While the teams up in Everest Base Camp and on other mountains in the Himalaya continue to get settled in for the climbing season ahead, an historic reunion was taking place in Kathmandu. That's where the surviving members of the first team to summit Everest without the use of bottled oxygen joined one another to celebrate their achievement 40 years after they changed the paradigms of mountaineering forever.
The expedition took place back in 1978 and consisted of 12 members, of which 8 are still alive. They include mountaineering legends Reinhold Messner and Peter Habeler, as well as their support team consisting of Wolfgang Nairz, Helmut Hagner, Hanns Schell, Robert Schauer, Oswald Ölz and Raimund Margreiter. The four members of the squad who have since passed include Horst Bergmann, Josl Knoll, Reinhard Karl and Franz Oppurg.
40 years ago when this team gathered on Everest to attempt to climb the world's highest mountain without the use of oxygen, the thought of going to the summit without wearing a mask and oxygen tank was pretty much unthinkable. It was thought at the time that man simply couldn't exist at those altitudes without bringing their own oxygen supply. The entire team proved this theory to be wrong by putting Messner and Habeler on the summit without using supplemental O's.
Messner has long been a proponent of climbing under the "fairest means" possible, which to him means leaving the oxygen tanks behind. He also laments the commercialization of Everest in general, calling the current state of affairs on the mountain "tourism," and not climbing.

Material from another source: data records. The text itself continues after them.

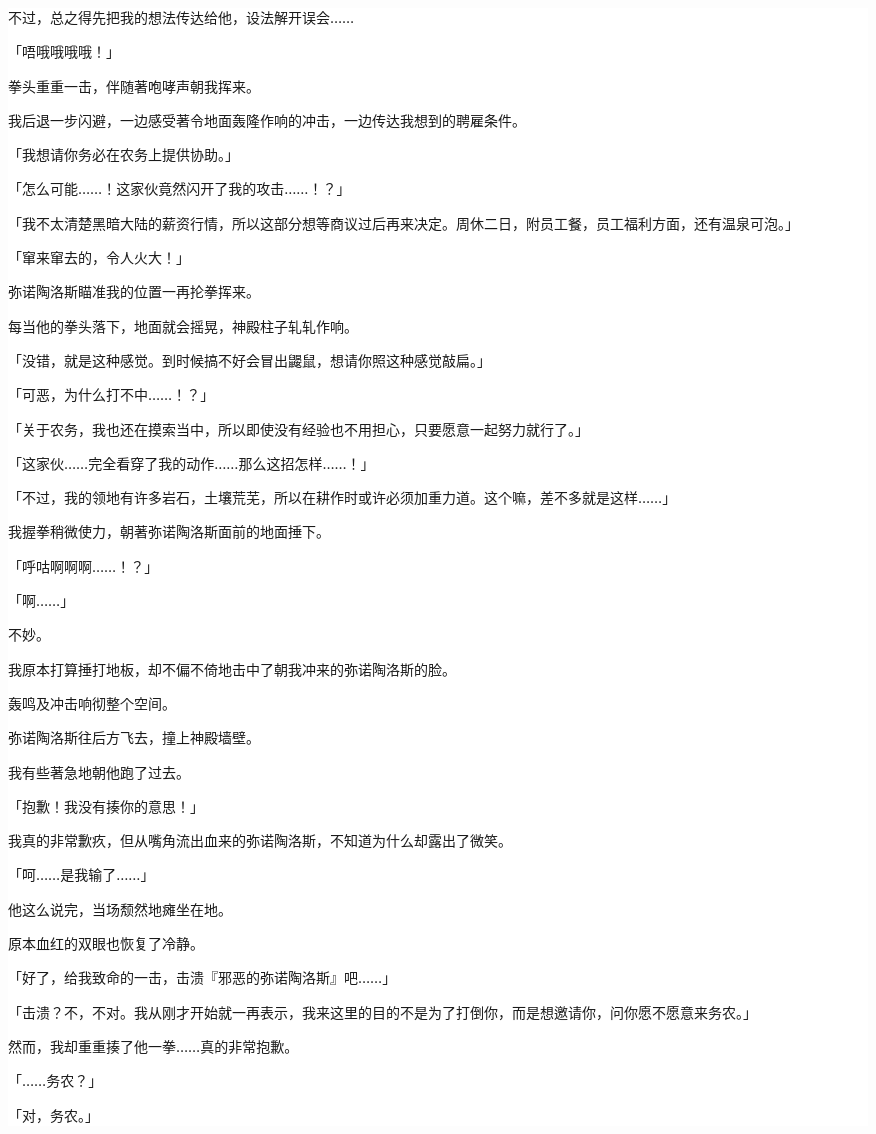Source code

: 不过，总之得先把我的想法传达给他，设法解开误会……

「唔哦哦哦哦！」

拳头重重一击，伴随著咆哮声朝我挥来。

我后退一步闪避，一边感受著令地面轰隆作响的冲击，一边传达我想到的聘雇条件。

「我想请你务必在农务上提供协助。」

「怎么可能……！这家伙竟然闪开了我的攻击……！？」

「我不太清楚黑暗大陆的薪资行情，所以这部分想等商议过后再来决定。周休二日，附员工餐，员工福利方面，还有温泉可泡。」

「窜来窜去的，令人火大！」

弥诺陶洛斯瞄准我的位置一再抡拳挥来。

每当他的拳头落下，地面就会摇晃，神殿柱子轧轧作响。

「没错，就是这种感觉。到时候搞不好会冒出鼹鼠，想请你照这种感觉敲扁。」

「可恶，为什么打不中……！？」

「关于农务，我也还在摸索当中，所以即使没有经验也不用担心，只要愿意一起努力就行了。」

「这家伙……完全看穿了我的动作……那么这招怎样……！」

「不过，我的领地有许多岩石，土壤荒芜，所以在耕作时或许必须加重力道。这个嘛，差不多就是这样……」

我握拳稍微使力，朝著弥诺陶洛斯面前的地面捶下。

「呼咕啊啊啊……！？」

「啊……」

不妙。

我原本打算捶打地板，却不偏不倚地击中了朝我冲来的弥诺陶洛斯的脸。

轰鸣及冲击响彻整个空间。

弥诺陶洛斯往后方飞去，撞上神殿墙壁。

我有些著急地朝他跑了过去。

「抱歉！我没有揍你的意思！」

我真的非常歉疚，但从嘴角流出血来的弥诺陶洛斯，不知道为什么却露出了微笑。

「呵……是我输了……」

他这么说完，当场颓然地瘫坐在地。

原本血红的双眼也恢复了冷静。

「好了，给我致命的一击，击溃『邪恶的弥诺陶洛斯』吧……」

「击溃？不，不对。我从刚才开始就一再表示，我来这里的目的不是为了打倒你，而是想邀请你，问你愿不愿意来务农。」

然而，我却重重揍了他一拳……真的非常抱歉。

「……务农？」

「对，务农。」
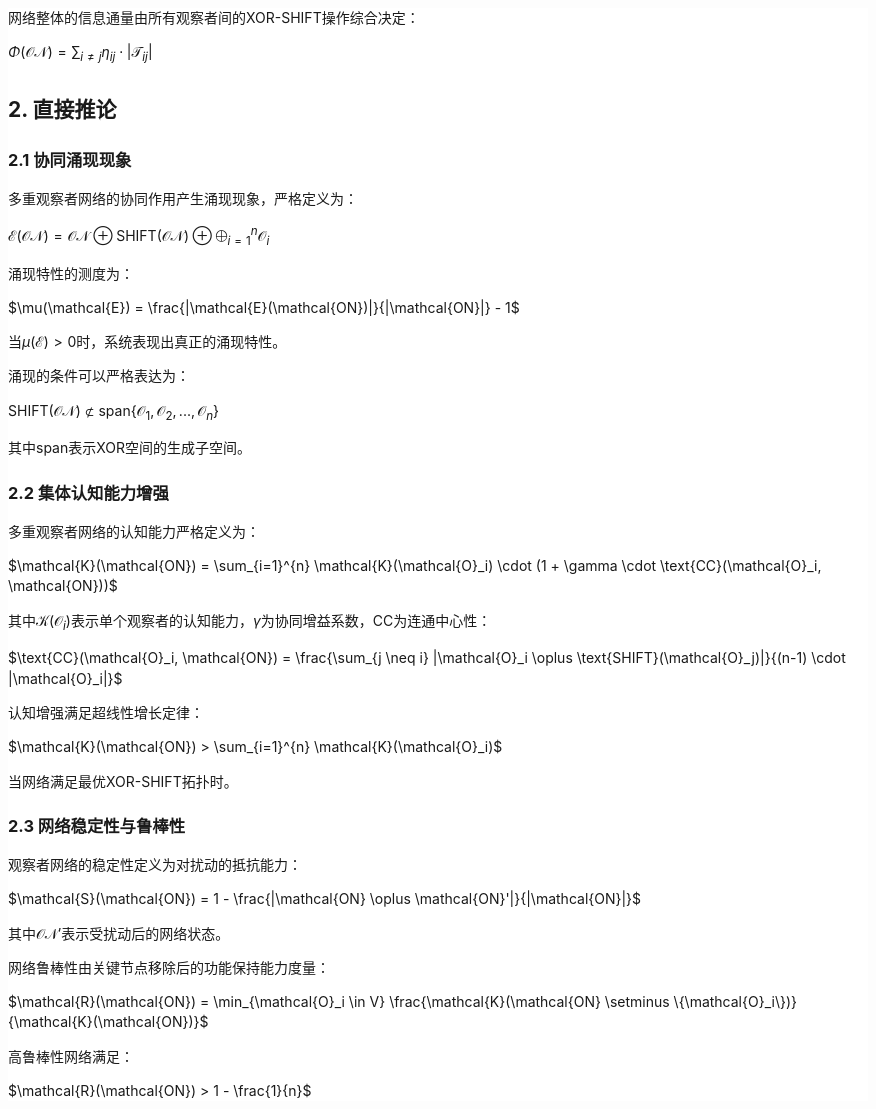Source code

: 网络整体的信息通量由所有观察者间的XOR-SHIFT操作综合决定：

$`\Phi(\mathcal{ON}) = \sum_{i\neq j} \eta_{ij} \cdot |\mathcal{T}_{ij}|`$

## 2. 直接推论

### 2.1 协同涌现现象

多重观察者网络的协同作用产生涌现现象，严格定义为：

$`\mathcal{E}(\mathcal{ON}) = \mathcal{ON} \oplus \text{SHIFT}(\mathcal{ON}) \oplus \bigoplus_{i=1}^{n} \mathcal{O}_i`$

涌现特性的测度为：

$`\mu(\mathcal{E}) = \frac{|\mathcal{E}(\mathcal{ON})|}{|\mathcal{ON}|} - 1`$

当$`\mu(\mathcal{E}) > 0`$时，系统表现出真正的涌现特性。

涌现的条件可以严格表达为：

$`\text{SHIFT}(\mathcal{ON}) \not\subset \text{span}\{\mathcal{O}_1, \mathcal{O}_2, ..., \mathcal{O}_n\}`$

其中$`\text{span}`$表示XOR空间的生成子空间。

### 2.2 集体认知能力增强

多重观察者网络的认知能力严格定义为：

$`\mathcal{K}(\mathcal{ON}) = \sum_{i=1}^{n} \mathcal{K}(\mathcal{O}_i) \cdot (1 + \gamma \cdot \text{CC}(\mathcal{O}_i, \mathcal{ON}))`$

其中$`\mathcal{K}(\mathcal{O}_i)`$表示单个观察者的认知能力，$`\gamma`$为协同增益系数，$`\text{CC}`$为连通中心性：

$`\text{CC}(\mathcal{O}_i, \mathcal{ON}) = \frac{\sum_{j \neq i} |\mathcal{O}_i \oplus \text{SHIFT}(\mathcal{O}_j)|}{(n-1) \cdot |\mathcal{O}_i|}`$

认知增强满足超线性增长定律：

$`\mathcal{K}(\mathcal{ON}) > \sum_{i=1}^{n} \mathcal{K}(\mathcal{O}_i)`$

当网络满足最优XOR-SHIFT拓扑时。

### 2.3 网络稳定性与鲁棒性

观察者网络的稳定性定义为对扰动的抵抗能力：

$`\mathcal{S}(\mathcal{ON}) = 1 - \frac{|\mathcal{ON} \oplus \mathcal{ON}'|}{|\mathcal{ON}|}`$

其中$`\mathcal{ON}'`$表示受扰动后的网络状态。

网络鲁棒性由关键节点移除后的功能保持能力度量：

$`\mathcal{R}(\mathcal{ON}) = \min_{\mathcal{O}_i \in V} \frac{\mathcal{K}(\mathcal{ON} \setminus \{\mathcal{O}_i\})}{\mathcal{K}(\mathcal{ON})}`$

高鲁棒性网络满足：

$`\mathcal{R}(\mathcal{ON}) > 1 - \frac{1}{n}`$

During the 1978 expedition, most of the climbers did summit, although Messner and Habeler were the only ones to do it without oxygen. Then successfully topped out on May 8. Bergmann, Schauer and Wolfgang climbed Mt Everest on May 3 while Ölz and Karl stood atop the peak on May 11, with Oppurg following along on May 14. Margreiter, Hagner and Schell were forced to turn back due to poor weather, while Knoll abandoned his attempt when his oxygen mask stopped working.
The entire team – now all in their 70's – is currently traveling in the Khumbu Valley where they are visiting some hospitals damaged in the 2017 earthquake. They'll also spread the ashes of famed mountaineer Norman Dyhenfurth who passed away at the age of 99 last year, before attending a special function held in their honor by the Nepal Mountaineering Association back in Kathmandu.
A major salute to this group of men from The Adventure Blog. They truly changed the way we see high altitude mountaineering and pushed the envelope in terms of what humans can do in the big mountains.